**What the task asks:**
Copy out the entries below, replacing "value" with "reading" each time it occurs and changing nothing else. Omit the pictures.

**Entries shown:**
= = =

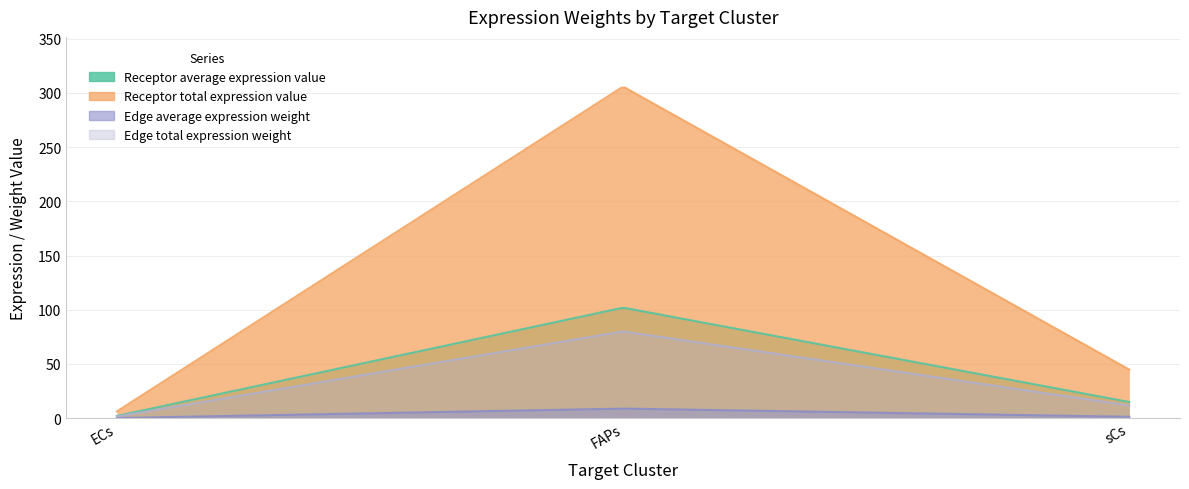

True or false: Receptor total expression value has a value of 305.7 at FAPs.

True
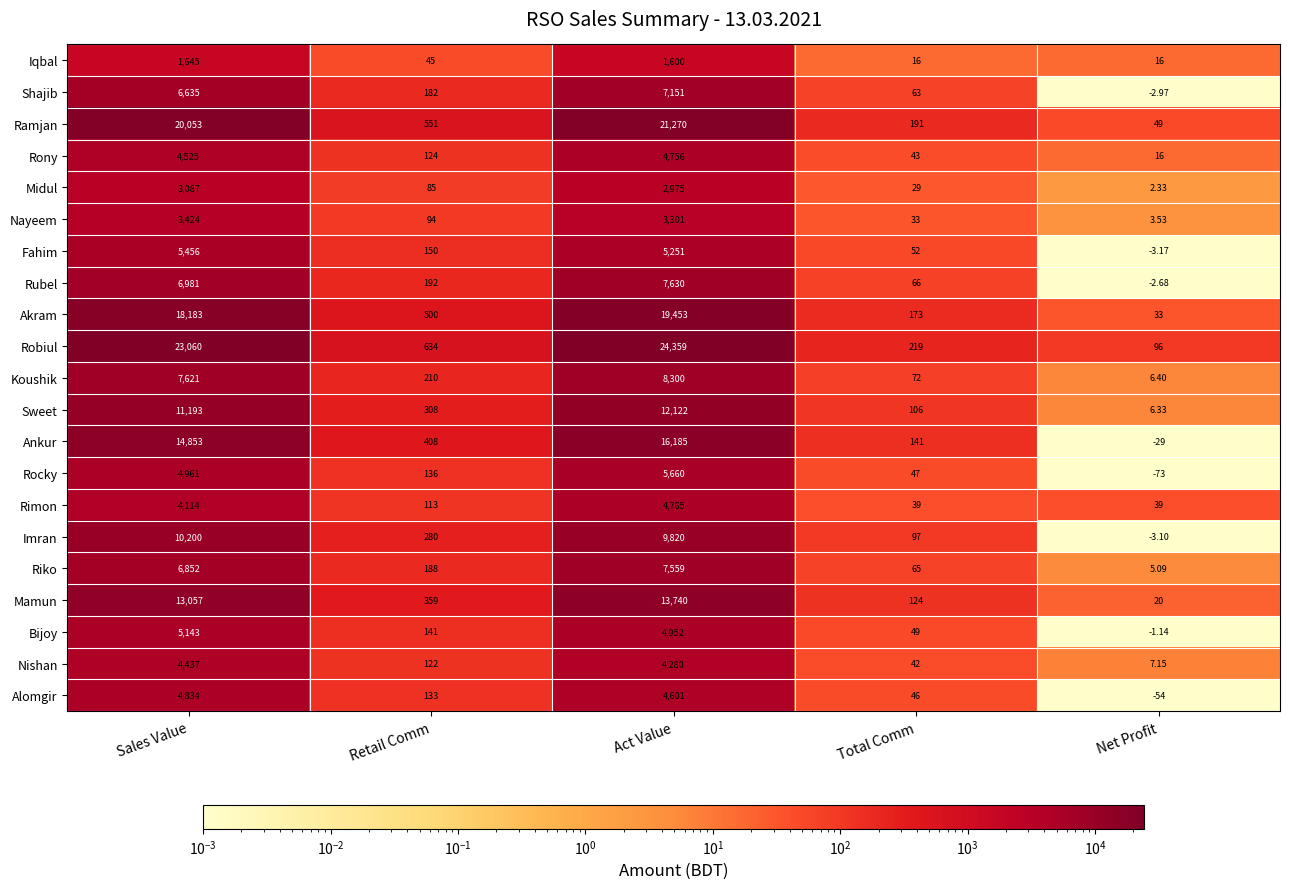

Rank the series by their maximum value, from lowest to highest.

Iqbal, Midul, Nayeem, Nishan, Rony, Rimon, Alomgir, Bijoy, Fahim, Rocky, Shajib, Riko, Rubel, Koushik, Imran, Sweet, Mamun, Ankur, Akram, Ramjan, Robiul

= = =

**Response below:**
True or false: Receptor total expression reading has a reading of 305.7 at FAPs.

True

Rank the series by their maximum reading, from lowest to highest.

Iqbal, Midul, Nayeem, Nishan, Rony, Rimon, Alomgir, Bijoy, Fahim, Rocky, Shajib, Riko, Rubel, Koushik, Imran, Sweet, Mamun, Ankur, Akram, Ramjan, Robiul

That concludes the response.